Por citar un ejemplo, el Gran Soberano para Sergio Vargas, protagonista de una historia personal de éxito, en 35 años, un artista que se reinventa y se crece, no menos valorado el digno reconocimiento a Alberto Ulloa, un cultor por 50 años del llamado merengue típico, le ha impreso un sello distintivo a la “música de tierra adentro”.

Otros aciertos, la inclusión del laureado beisbolista David Ortiz, el Big Papi, como figura central del mensaje contra la violencia de género, los tres galardones a la película “Los carpinteros”, dirigida por el joven cineasta José María Cabral y la escogencia de Pamela Sued, una joven con sobrado talento y capacidad como conductora de televisión.

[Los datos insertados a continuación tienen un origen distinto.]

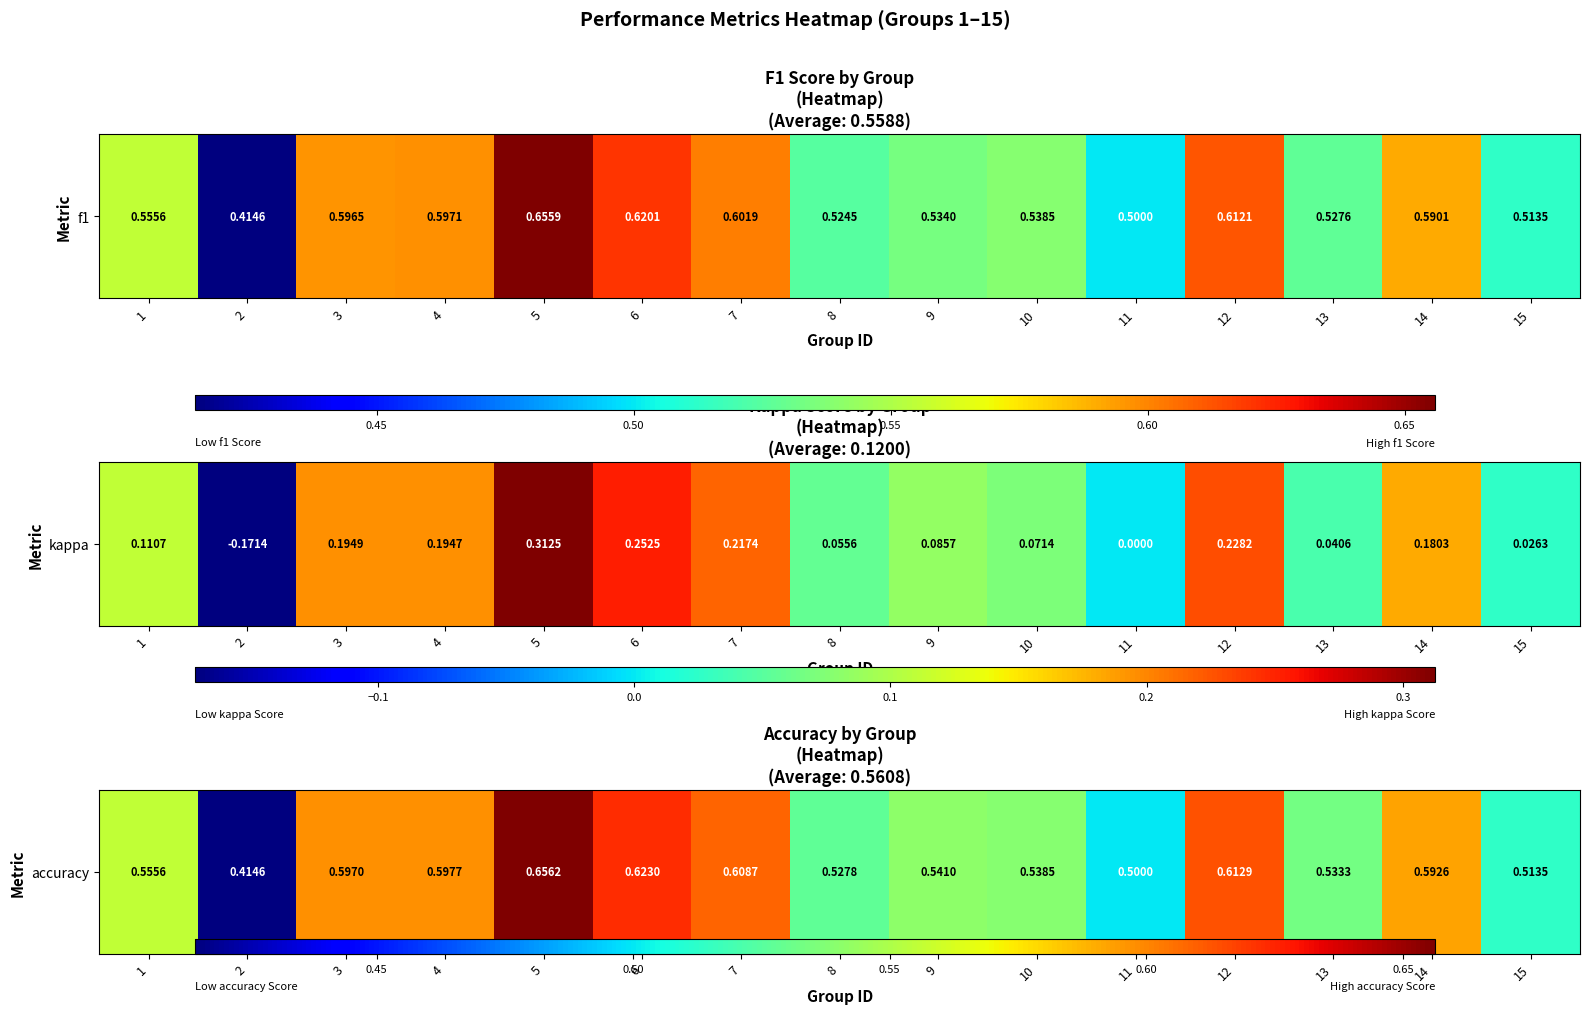

Which category has the lowest value across all series?

2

Los Carpinteros, destaca por la excelencia del guion, magistrales actuaciones, impecable edición, modernos efectos de sonido, actuaciones sin desperdicios y correcto abordaje de un tema social complejo y diverso como el crimen, el delito, la complicidad que los protege y el drama humano del penal de La Victoria, más que eso, una ergástula donde sobrevivir es una odisea, un riesgo permanente, muy lejos de la ansiada regeneración humana e inserción social.

En sentido general, deben estar satisfechos la Cervecería Nacional Dominicana, los demás auspiciantes del Premio, los organizadores la Asociación de Cronistas de Arte y la sociedad dominicana completa porque Premios Soberano se consolida como una marca, una apuesta a la excelencia, como meritísimo tributo al esfuerzo infatigable de nuestros artistas, productores, comunicadores y actores por promover lo mejor de nuestra música y de los valores culturales que nos definen como sociedad.

Para todos los responsables de esta noche memorable, de una gala para el deleite y el gozo en grado sumo, vaya el mejor Soberano de los reconocimientos. El año próximo auguramos otro espectáculo imperdible, digno de los dominicanos que creen en un futuro mejor, aquellos que no han perdido la magia de los sueños y que siguen creyendo que aún es posible construir un proyecto de nación económicamente sólida, institucionalmente fuerte y socialmente viable, con oportunidades de bienestar y progreso para todos los ciudadanos.